The cover of the report explains that its authors “explore how agriculture offers fertile ground for a confluence of technology trends, from sensors and the Internet of Things to drones, big data and autonomous driving,” asserting that precision farming can lift crop yields 70% by 2050 (and that a number of companies stand to thrive as a result).  That would extend the rise in food production which started in the 1800s with a sustained increase in acres planted, continued with mechanization in the following century, and accelerated in the last fifty years with advances in seed development.

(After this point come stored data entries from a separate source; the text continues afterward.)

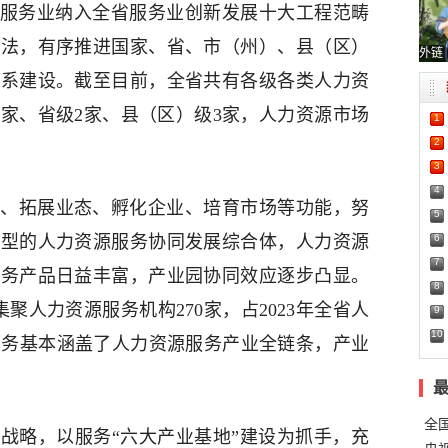
资源服务业纳入全省服务业创新发展十大工程范畴
办法，有序推进国家、省、市（州）、县（区）
外链
体系建设。截至目前，全省共有各级各类人力资
1家、省级2家、县（区）级3家，人力资源市场
1
2
3
4
、拓展业态、孵化企业、培育市场等功能，努
5
6
业型的人力资源服务协同发展综合体，人力资源
7
服务产品日益丰富，产业园协同效应逐步凸显。
8
集聚人力资源服务机构270家，占2023年全省人
9
10
，业务基本涵盖了人力资源服务产业全链条，产业
全
战略，以服务“六大产业基地”建设为抓手，充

I have farmers on both sides of my family and the changes have been obvious even to this relatively ignorant observer.  The scale of the operations has increased dramatically; many of the farms that used to dot the countryside where I grew up are gone.  The houses were demolished, the groves cut down, and the creeks and sloughs tiled out, so that every acre possible can be planted.  Where there are buildings, they are big, storing massive (and expensive) machinery.  And, increasingly, technology runs the show.

When I got the Goldman report, I sent it off to a relative that provides consulting services to farmers.  In his response, he said, “While there are ways for better technology to improve farming, and thus provide solid investment opportunities for folks inside/outside of agriculture, my strong opinion is that these claims are usually wildly overstated, over-simplified and neglect to account for the biggest variable of all, mother nature.”

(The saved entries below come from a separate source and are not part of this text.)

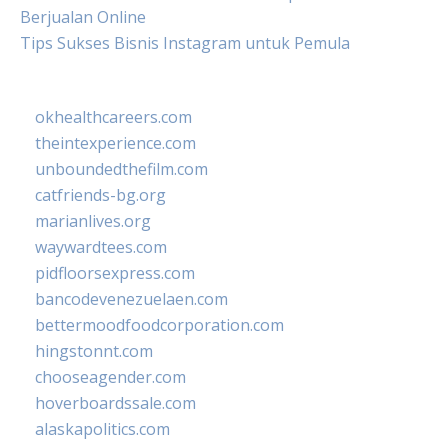
Berjualan Online
Tips Sukses Bisnis Instagram untuk Pemula
okhealthcareers.com
theintexperience.com
unboundedthefilm.com
catfriends-bg.org
marianlives.org
waywardtees.com
pidfloorsexpress.com
bancodevenezuelaen.com
bettermoodfoodcorporation.com
hingstonnt.com
chooseagender.com
hoverboardssale.com
alaskapolitics.com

He went on to talk about some of the other realities that are likely to put a dent in the most optimistic forecasts for precision farming, but I kept thinking about the weather.  Days before, I had driven through southwest Minnesota in an unrelenting rain.  An odd spring had delayed some of the planting and now there was standing water everywhere.  Which of those fields had been planted?  Which were waiting to be?  What will happen?  Precision mattered little amidst the deluge.

Farming can be filled with heartache.  The rain sometimes doesn’t come and at other times doesn’t stop.  As my relative wrote, “So much is out of our control.  Perhaps that is why the promise of digital ag is so enticing.  It gives us the illusion that we have more control than we actually do.”

It seems like that’s where we are in the investment world too.

Since the financial crisis, investors and investment firms have become obsessed with “risk.”  Mostly it centers around a limited notion in which risk is defined as the standard deviation of returns.  Sure, lots of other statistics adorn the superficially encyclopedic reports that decision makers use, but at the core of the exercise is a belief that the volatility of a pool of investments can be effectively judged and controlled.

To that simple end, much has changed in the years since the crisis.  New systems have been devised, new teams of quantitative analysts assembled, and new products and strategies created.  Those developments are based upon the belief that we can engage in a precision farming of sorts.  Ironically, in the wake of a failure of risk management and the modeling of market behavior, we have a renewed faith in risk management and the modeling of market behavior.

Apart from a few minor squalls, that faith hasn’t really been tested yet.  What if the rain comes (and comes)?  We have modeled an unrealistic world that “gives us the illusion that we have more control than we actually do.”  When the weather changes, our belief in precision will look a bit silly.